**WHAT THIS TASK INVOLVES**
From the listing below, pick out every line that contains the word "polished", matching case exactly.

**MATERIAL FOR THIS EXERCISE**
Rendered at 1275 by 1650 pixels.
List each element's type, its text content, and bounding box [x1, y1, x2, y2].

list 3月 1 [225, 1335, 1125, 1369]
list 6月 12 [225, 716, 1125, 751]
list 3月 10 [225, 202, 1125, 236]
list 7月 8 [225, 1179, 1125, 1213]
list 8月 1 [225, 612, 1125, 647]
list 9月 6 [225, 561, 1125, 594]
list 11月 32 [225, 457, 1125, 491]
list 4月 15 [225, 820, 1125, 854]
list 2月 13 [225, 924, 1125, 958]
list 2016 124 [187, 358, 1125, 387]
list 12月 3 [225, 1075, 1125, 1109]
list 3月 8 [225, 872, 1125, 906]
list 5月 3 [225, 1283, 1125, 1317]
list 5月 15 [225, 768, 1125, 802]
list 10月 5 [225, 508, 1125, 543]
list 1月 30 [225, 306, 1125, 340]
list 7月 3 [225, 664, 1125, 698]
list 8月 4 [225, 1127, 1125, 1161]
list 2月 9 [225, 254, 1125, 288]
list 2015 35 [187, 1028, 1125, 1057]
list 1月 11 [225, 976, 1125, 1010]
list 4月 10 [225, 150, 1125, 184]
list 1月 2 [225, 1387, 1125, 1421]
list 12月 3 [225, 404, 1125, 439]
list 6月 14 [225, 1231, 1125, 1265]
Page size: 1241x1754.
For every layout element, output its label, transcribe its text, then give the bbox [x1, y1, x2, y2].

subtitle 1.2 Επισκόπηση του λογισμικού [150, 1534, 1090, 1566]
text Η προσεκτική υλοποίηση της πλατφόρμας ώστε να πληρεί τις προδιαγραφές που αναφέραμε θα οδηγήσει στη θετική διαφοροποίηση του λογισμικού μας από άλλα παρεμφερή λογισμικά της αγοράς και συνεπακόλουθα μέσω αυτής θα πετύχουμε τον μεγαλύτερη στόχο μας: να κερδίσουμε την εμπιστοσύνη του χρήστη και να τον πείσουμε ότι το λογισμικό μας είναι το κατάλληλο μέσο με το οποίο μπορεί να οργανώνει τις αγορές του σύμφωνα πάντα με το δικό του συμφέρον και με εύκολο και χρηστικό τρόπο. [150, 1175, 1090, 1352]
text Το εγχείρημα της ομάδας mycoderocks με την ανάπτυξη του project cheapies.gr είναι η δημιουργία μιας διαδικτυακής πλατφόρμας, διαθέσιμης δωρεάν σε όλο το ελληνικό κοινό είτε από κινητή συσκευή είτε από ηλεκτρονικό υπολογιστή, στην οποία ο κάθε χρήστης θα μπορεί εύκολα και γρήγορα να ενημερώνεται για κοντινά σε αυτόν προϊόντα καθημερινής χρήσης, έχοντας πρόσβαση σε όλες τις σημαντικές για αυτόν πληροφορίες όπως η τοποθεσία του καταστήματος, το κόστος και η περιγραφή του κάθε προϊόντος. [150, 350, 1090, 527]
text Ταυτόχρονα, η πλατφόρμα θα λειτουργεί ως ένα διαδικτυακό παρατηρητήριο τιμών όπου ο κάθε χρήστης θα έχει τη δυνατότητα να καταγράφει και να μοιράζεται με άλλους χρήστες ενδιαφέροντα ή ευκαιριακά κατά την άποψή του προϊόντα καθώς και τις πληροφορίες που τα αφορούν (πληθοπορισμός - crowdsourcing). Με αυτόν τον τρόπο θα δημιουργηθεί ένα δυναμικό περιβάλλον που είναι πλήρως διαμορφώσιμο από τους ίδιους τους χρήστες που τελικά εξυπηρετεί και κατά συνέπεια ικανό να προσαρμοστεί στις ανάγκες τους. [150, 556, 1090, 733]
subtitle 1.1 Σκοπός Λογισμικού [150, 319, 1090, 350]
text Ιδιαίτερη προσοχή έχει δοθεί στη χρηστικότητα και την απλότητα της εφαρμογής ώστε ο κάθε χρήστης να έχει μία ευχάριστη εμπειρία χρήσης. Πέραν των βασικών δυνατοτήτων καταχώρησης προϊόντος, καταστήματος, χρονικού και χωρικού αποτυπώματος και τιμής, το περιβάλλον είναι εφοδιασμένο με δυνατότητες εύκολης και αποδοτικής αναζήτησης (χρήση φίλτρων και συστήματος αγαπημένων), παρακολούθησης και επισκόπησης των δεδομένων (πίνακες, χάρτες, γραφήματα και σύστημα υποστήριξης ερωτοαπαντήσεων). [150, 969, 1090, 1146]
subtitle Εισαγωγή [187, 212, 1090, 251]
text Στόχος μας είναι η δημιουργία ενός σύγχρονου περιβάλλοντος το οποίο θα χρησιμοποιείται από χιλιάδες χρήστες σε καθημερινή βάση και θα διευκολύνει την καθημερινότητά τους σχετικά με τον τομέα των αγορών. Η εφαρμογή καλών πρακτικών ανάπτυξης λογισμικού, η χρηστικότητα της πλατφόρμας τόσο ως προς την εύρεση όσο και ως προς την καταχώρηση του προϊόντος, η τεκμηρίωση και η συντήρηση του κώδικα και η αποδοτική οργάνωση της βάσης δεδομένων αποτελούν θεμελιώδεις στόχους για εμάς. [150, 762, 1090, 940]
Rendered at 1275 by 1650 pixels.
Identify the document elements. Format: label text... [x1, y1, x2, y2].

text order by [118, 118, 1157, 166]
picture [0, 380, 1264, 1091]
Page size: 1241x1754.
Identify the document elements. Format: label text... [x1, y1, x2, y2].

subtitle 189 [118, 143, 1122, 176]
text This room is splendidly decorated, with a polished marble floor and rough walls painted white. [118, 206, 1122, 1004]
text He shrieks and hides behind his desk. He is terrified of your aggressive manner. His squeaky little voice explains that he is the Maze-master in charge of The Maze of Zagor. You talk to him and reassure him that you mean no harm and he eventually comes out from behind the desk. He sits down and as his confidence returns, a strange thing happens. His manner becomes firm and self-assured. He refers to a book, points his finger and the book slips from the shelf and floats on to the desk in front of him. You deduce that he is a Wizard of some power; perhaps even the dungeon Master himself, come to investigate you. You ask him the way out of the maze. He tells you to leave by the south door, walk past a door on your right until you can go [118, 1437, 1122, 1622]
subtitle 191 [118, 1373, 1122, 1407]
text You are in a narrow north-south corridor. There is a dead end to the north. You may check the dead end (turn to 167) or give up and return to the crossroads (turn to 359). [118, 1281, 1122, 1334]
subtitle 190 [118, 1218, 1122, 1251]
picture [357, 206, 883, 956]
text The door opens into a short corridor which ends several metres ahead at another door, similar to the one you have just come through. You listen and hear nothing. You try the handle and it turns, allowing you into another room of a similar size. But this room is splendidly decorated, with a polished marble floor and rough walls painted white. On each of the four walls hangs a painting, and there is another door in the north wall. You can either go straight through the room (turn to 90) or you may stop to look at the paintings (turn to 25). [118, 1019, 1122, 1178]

**REPLY TO THE TASK**
text This room is splendidly decorated, with a polished marble floor and rough walls painted white. [118, 206, 1122, 1004]
text The door opens into a short corridor which ends several metres ahead at another door, similar to the one you have just come through. You listen and hear nothing. You try the handle and it turns, allowing you into another room of a similar size. But this room is splendidly decorated, with a polished marble floor and rough walls painted white. On each of the four walls hangs a painting, and there is another door in the north wall. You can either go straight through the room (turn to 90) or you may stop to look at the paintings (turn to 25). [118, 1019, 1122, 1178]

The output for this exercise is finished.